[DATA PROVIDED]:
##############################

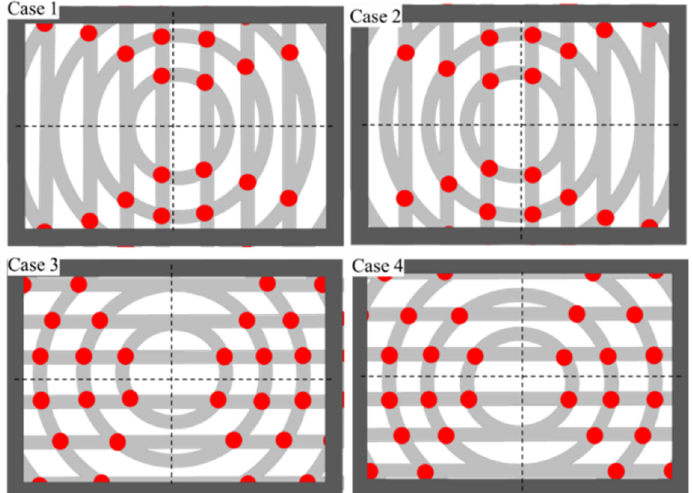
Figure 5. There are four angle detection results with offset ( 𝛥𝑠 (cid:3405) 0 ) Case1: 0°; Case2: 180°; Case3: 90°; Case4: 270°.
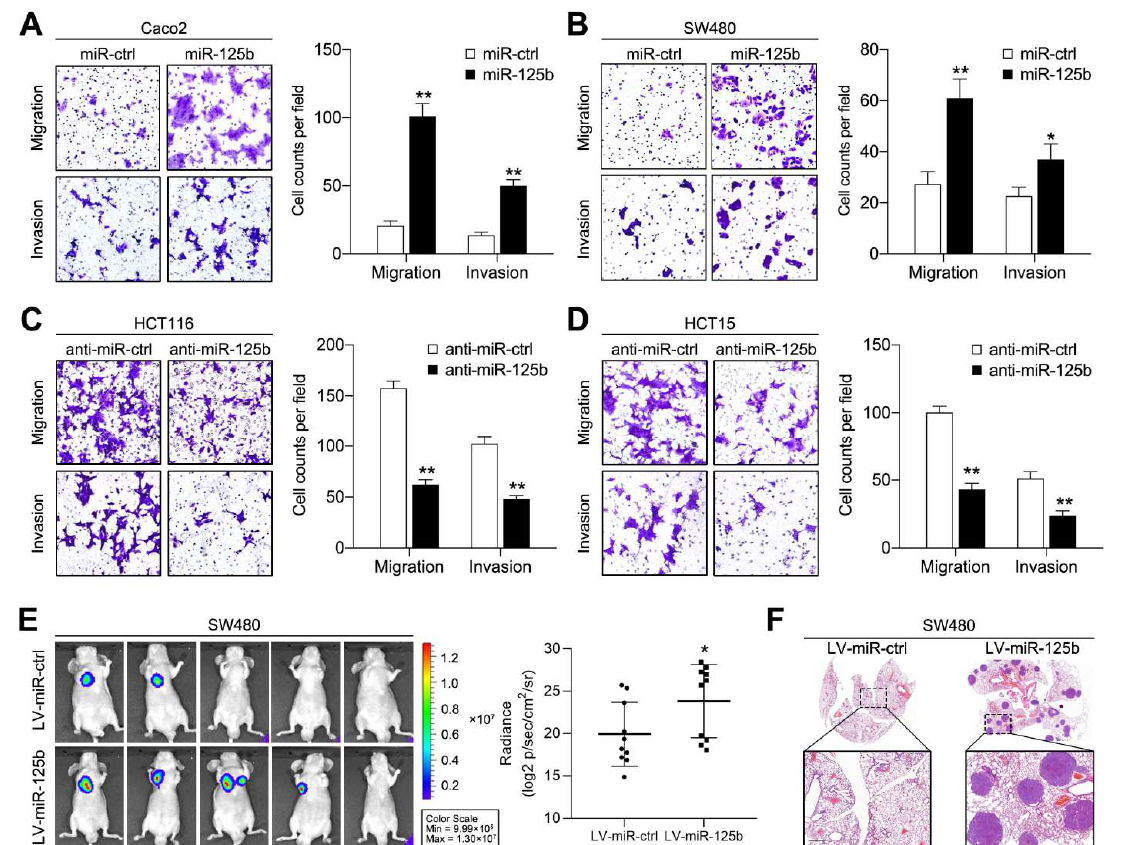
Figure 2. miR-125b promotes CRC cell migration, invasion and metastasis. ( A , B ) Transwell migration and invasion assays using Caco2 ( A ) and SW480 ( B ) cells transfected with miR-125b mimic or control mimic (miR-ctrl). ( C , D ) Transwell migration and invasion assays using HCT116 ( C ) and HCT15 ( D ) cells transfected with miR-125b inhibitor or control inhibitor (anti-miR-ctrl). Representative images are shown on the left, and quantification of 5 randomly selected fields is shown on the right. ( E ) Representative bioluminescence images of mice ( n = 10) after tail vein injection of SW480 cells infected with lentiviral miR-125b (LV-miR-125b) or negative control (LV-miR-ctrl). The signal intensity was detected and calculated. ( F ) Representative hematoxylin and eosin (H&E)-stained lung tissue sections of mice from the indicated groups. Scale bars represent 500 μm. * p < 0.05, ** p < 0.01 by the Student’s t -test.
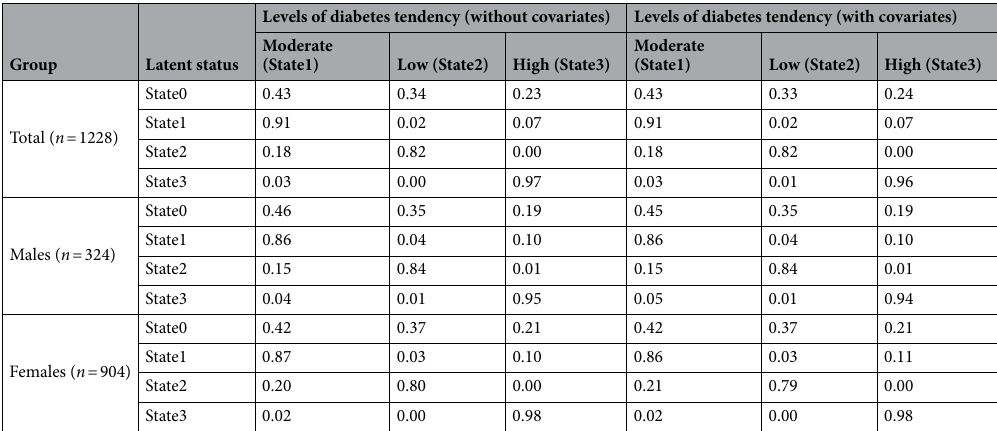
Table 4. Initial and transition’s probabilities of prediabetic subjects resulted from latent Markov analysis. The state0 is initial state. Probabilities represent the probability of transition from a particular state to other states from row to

##############################

Give back the material above exactly as it appears, minus any picture.

Figure 5. There are four angle detection results with offset ( 𝛥𝑠 (cid:3405) 0 ) Case1: 0°; Case2: 180°; Case3: 90°; Case4: 270°.
Figure 2. miR-125b promotes CRC cell migration, invasion and metastasis. ( A , B ) Transwell migration and invasion assays using Caco2 ( A ) and SW480 ( B ) cells transfected with miR-125b mimic or control mimic (miR-ctrl). ( C , D ) Transwell migration and invasion assays using HCT116 ( C ) and HCT15 ( D ) cells transfected with miR-125b inhibitor or control inhibitor (anti-miR-ctrl). Representative images are shown on the left, and quantification of 5 randomly selected fields is shown on the right. ( E ) Representative bioluminescence images of mice ( n = 10) after tail vein injection of SW480 cells infected with lentiviral miR-125b (LV-miR-125b) or negative control (LV-miR-ctrl). The signal intensity was detected and calculated. ( F ) Representative hematoxylin and eosin (H&E)-stained lung tissue sections of mice from the indicated groups. Scale bars represent 500 μm. * p < 0.05, ** p < 0.01 by the Student’s t -test.
Table 4. Initial and transition’s probabilities of prediabetic subjects resulted from latent Markov analysis. The state0 is initial state. Probabilities represent the probability of transition from a particular state to other states from row to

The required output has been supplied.